To find the probability of replacing at least 3 TV tubes, we first need to calculate the probability of replacing exactly 0,1, and 2 tubes, and then subtract that from 1 to get the probability of replacing at least 3 tubes.
To do this, we can use the Poisson approximation to the Binomial distribution. The Poisson distribution is often used as an approximation for the Binomial distribution when the number of trials is large and the probability of success is small.
For a given TV tube, the probability of it burning out before the guarantee expires is 3%. This means the probability of not burning out before the guarantee expires is 1 - 3% = 97% = 0.97.
Let's define the following variables for calculations:
n = number of trials (120 TV tubes)
p = probability of success (0.03, since 3% burn out before the guarantee expires)
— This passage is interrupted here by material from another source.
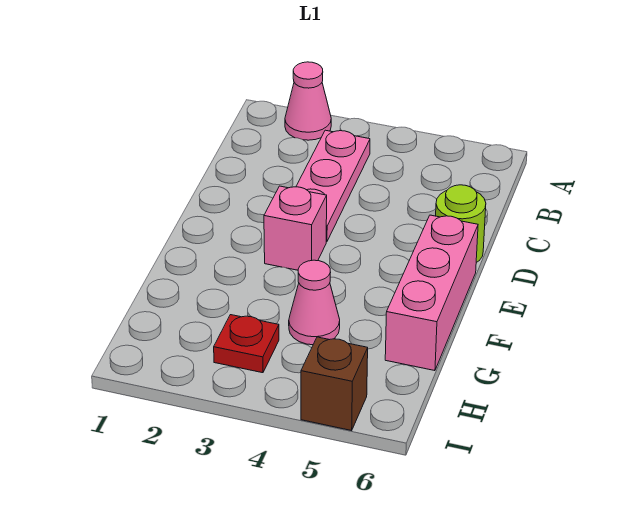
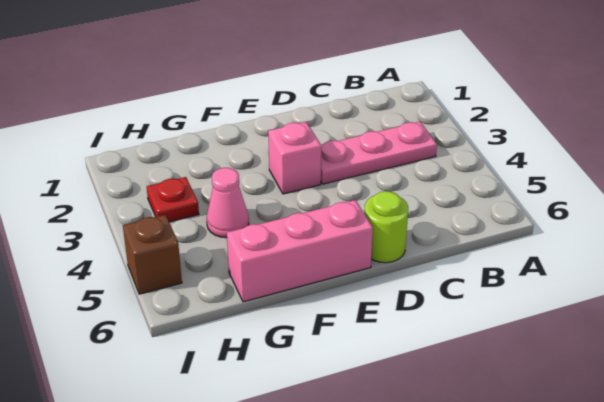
pink 1x1 cone [285,62,331,140] -> none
The mean of the Poisson distribution is given by λ = n * p = 120 * 0.03 = 3.6.
Now we can calculate the probability of replacing exactly k tubes using the Poisson distribution formula:
P(X = k) = (e^(-λ) * λ^k) / k!
For k = 0: P(X = 0) = (e^(-3.6) * 3.6^0) / 0! = e^(-3.6)
For k = 1: P(X = 1) = (e^(-3.6) * 3.6^1) / 1! = e^(-3.6) * 3.6
For k = 2: P(X = 2) = (e^(-3.6) * 3.6^2) / 2! = e^(-3.6) * (3.6^2 / 2)
To find the probability of replacing at least 3 tubes, we need to subtract the probabilities of replacing 0, 1, and 2 tubes from 1:
P(X ≥ 3) = 1 - P(X = 0) - P(X = 1) - P(X = 2)
= 1 - e^(-3.6) - e^(-3.6) * 3.6 - e^(-3.6) * (3.6^2 / 2)
Calculating this value will give us the probability that the merchant will be forced to replace at least 3 TV tubes.